Episode 1: Are AI tools dangerous? In trading, the reason you lose is because you are "too smart"
Episode 1: "Learning AI vs Non-Learning AI"
What kind of logic should we actually choose from now on?
In recent years, the word "AI" has become commonplace in the world of forex trading.
On pages selling EAs (automatic trading) and indicators,
words such as
"machine learning," "self-optimization," "deep learning"
appear side by side.
At first glance, it looks like a very advanced, future-predicting“ultimate mechanism.”
However, many traders who have actually used them notice a common sense of discomfort.
"Even though it's AI, why can't it keep winning?"
■ That is the trap of overfitting
The main cause is
"overfitting".
Simply put, a state that fits too closely to the past.

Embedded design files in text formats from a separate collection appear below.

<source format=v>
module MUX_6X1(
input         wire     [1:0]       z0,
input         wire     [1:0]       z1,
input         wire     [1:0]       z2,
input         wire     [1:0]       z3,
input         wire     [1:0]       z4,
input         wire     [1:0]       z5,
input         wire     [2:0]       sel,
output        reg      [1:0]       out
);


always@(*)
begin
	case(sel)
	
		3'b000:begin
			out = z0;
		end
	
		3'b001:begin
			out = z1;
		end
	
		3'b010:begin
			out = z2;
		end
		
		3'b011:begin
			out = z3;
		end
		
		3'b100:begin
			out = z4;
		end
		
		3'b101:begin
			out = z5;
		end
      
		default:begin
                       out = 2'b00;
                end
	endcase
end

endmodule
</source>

Backtests show surprisingly clean results, but in real markets it doesn’t work at all.
This isn’t rare scenery,
it’s more like a common pattern.
Because markets are inherently full of noise,
and they keep changing.
In other words,
the more optimized the logic is with multiple parameters and time frame adjustments,
the more likely it is to collapse in the future.
This is the structure.
■ Why does AI lose even though it's AI?
Now, please think calmly about one thing.

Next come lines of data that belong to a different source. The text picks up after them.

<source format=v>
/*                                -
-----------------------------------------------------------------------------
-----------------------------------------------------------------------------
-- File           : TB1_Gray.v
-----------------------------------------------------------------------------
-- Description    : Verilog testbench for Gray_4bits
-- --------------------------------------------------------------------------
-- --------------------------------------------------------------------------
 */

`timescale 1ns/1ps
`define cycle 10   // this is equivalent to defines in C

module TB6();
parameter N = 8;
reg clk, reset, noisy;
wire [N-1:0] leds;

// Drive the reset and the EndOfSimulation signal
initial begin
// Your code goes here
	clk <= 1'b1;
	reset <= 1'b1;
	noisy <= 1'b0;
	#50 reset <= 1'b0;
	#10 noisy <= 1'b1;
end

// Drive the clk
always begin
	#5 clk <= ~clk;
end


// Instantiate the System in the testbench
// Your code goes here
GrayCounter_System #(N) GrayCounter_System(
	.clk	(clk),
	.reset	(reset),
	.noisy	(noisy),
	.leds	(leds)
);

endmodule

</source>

Where does the image of "AI = winning" come from?
Where does it originate?
It learns automatically
It makes optimal judgments
It’s smarter than humans
Indeed, it’s appealing.
But to what is that “intelligence” applied?
The answer is simple.
It is applied to “past data.”
■ Is the premise misaligned?
Here lies a big misalignment.
Many AI-based logics involve
learning past price movements and analyzing them
extracting the most efficient patterns (and vice versa)
and applying them to the present and future
in structure.
It may seem rational at first glance, but
there is a fatal problem in trading.
That is,
"The market does not repeat the same moves."
This is the reality.
■ What’s happening
In actual practice
Backtests are perfect
Forward tests start to break down
In real trading, it collapses
And then new AI tools appear again.
This cycle repeats.
■ Is AI unusable?
Here lies one misconception.
"So is AI bad?"
That is not the story.
On the contrary.
The AI-like way of thinking is very effective in trading.
The issue is
"how to use it" is misaligned
in its application.
■ A certain change occurring
there is a change happening in some areas.
It is no longer about
reproducing the past perfectly
maximizing numbers
or similar
but rather turning toward a completely different direction.

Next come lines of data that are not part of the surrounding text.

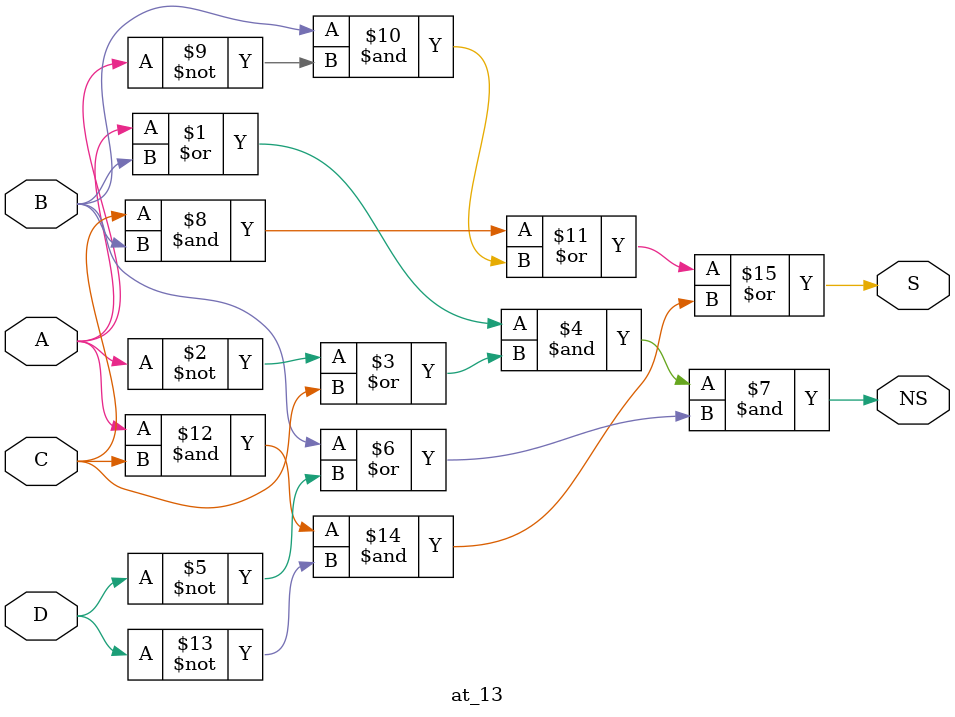
<source format=v>
module at_13(
    input A, B, C, D,
    output NS, S
);

assign NS = (A | B) & (~A | C) & (B | ~D);
assign S = (C & B) | (B & ~A) | (A & C & ~D);
    
endmodule
</source>
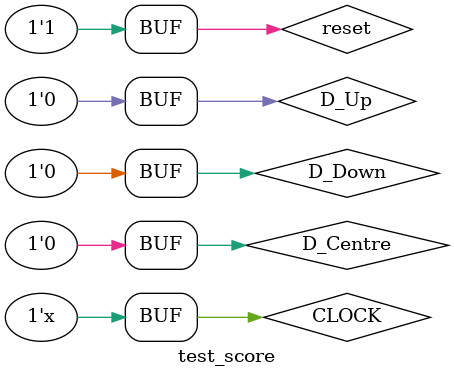
<source format=v>
`timescale 1ns / 1ps


module test_score(

    );
    
    reg CLOCK;
    reg reset;
    reg D_Down,D_Up,D_Centre;    
            score_generator sg (CLOCK,1,reset,D_Down,D_Up,D_Centre,1,1,1);
    initial begin
        CLOCK = 0;
    end
    
    
     always begin
           #5 CLOCK = ~CLOCK;            
      end 
      
      always begin
            D_Down= 1;D_Up= 1;D_Centre = 1;reset = 0; #120;
            D_Down= 0;D_Up= 0;D_Centre = 0;reset = 1; #120;       
       end      
endmodule

</source>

in overseas markets, truly popular EAs often have no backtests公開; forward testing only is the reality.
■ The hint is "now"
The hint for this way of thinking is very simple.
Not the past,
"How to view the market right now, at this moment"
Is it a trend
A range
Or neither
Is there volatility
Is volume increasing
Or,is it currently dangerous
Those kinds of information should be evaluated in real time, without relying on the past,
and a judgment should be made "on the spot."
■ The decisive difference from the past
Traditional logic is
"seeking the answer from the past".
The new approach is
"accurately evaluating the current situation"
.
This difference may seem small, but it is actually essential.
Because,
even if the future cannot be predicted,
the present can be evaluated precisely.
■ And one more change
More importantly, the evaluation method itself is changing.
Previously,
look at indicators individually
check each condition one by one
was common.
But now,
the idea of "handling them together" is expanding.
■ What is happening?
Multiple market factors are not scattered,
but are being unified under a single standard.
And that standard becomes the basis for judgments itself.
Once it reaches this point,
the realm is no longer the traditional indicators or EAs.
It enters a slightly different domain.
■ What will happen next
As this flow continues, how will trading change?
Judgments become more straightforward
Unnecessary entries decrease
Reproducibility increases
And above all,
there will be no more hesitation.
■ An area that is still not widely known
However, this way of thinking is not common.
Many people still focus on
backtest numbers and the abundance of features
the impact of the term "learning AI"
as the main points.
But behind that,
little by little,steadily,
another standard is spreading.
acrossthe field.
■ Summary
AI isn’t inherently bad,
learning isn’t inherently bad either.
The problem is,
"where you focus"
Are you looking at the past
or are you looking at the present?
This difference is increasingly shaping outcomes.
A movement is underway to change that very way of viewing.